Stuff like gatsby gives you best of both worlds. Reusable component based app paradigms + extremely fast static asset serving.

https://www.gatsbyjs.org/


Check out static website generators like Jekyll (https://jekyllrb.com). If that doesn't meet your needs, you can still use the same tools as for a bigger webapp e.g. Node + React + Bootstrap/Materialize.

A CSS framework like Bootstrap (https://getbootstrap.com) will provide you with some easy to use components.


thank you, Jekyll probably won't suffice. What is the better option for a custom look? The style of the buttoms etc. is custom and not based on material design or any other (and also the main focus of the website). I can't share it the mockups publicly, unfortunatly.

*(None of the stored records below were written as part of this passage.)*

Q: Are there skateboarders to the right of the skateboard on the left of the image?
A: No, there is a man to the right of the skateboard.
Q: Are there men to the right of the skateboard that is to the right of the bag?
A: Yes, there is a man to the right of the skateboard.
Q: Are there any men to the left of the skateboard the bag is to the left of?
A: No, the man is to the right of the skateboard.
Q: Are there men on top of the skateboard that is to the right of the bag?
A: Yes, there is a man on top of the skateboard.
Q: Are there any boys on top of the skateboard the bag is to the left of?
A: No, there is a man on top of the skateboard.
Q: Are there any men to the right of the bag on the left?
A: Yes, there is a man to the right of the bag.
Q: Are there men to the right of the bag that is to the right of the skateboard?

Jekyll (and other similar projects like Hugo) will let you do custom styles. You have to write your own theme, but this is just HTML+CSS with a bit of templating. Far larger projects I would recommend using a CSS framework such as inuit.css with SASS, but for smaller projects you can get away with plain CSS.

Your other option is to use something like Laravel or Rails or Express, and just do server-side rendering. A lot of people are still doing this, and it's still well supported.

The advantage of the static site generators is much better performance / lower resource usage, at the cost of flexibility.


Pretty expansive. Might be fun to see a gamified version where you could compare your own personal skill competency with your friends & coworkers.


Awesome graphs! One nitpick: egrep and fgrep are deprecated since a while ago, plus no need to mention them if bare grep is already in the list


The graphic work is good, but the hierarchies are inconsistent and need more work.

This map is vast but it has a lot of important gaps.

Some other things are just inaccurate. e.g: github required for any path. You could use gitlab, bitbucket, gerrit... plenty of good solutions out there.


Awesome work. Don't forget https://flow.org/ (is it "flow" or "flowtype" ?) on the JS depth track.


As I understand it, Flow is to Go as flowtype is to golang. The project should be referred to as Flow in prose, while flowtype is primarily a tag/keyword for searchability.


Vim/nano and NO EMACS!

Joking aside (I'm actually a vimmer ;), is there any use case for aiohttp if you are using django since django now offers channels?

PS, please don't start a flamewar, they are both good.


i would put docker swarm in grey and kubernetes in yellow..


Looks like a nice overview, although it's a shame to see very little on the .NET/C# front.


Very nice.

I disagree on a lot of things, but who cares.


Yeah, especially the backend part. Java is 1 node while PHP is 15? No mention of any functional language?


Probably reflects the ones the author has most used, I mean, I wouldn't start recommending stuff I've never touched either.

I imagine PRs could fill out more, like e.g. adding Haskell, Erlang etc etc.


This seems to be intended as a tree of achievements gained in the process of developing web, rather than a guide for what to use for any particular instance. Several of the paths I have happily skipped.

The backend could be further broken down into separate parts, each potentially using a different language, in order to give a clearer picture of the options and complexity. 1) web server (request/response), 2) search 3) database/store/access 4) data pipeline/ETL 5) payments


The intent seems to be "how to get a job in this area", not a comprehensive map of everything out there.

It's pretty messy, as it is.


This seems to be missing WebGL and WASM as branches further down the frontend tree.


found a lot of well known words. in every branch. worth the star.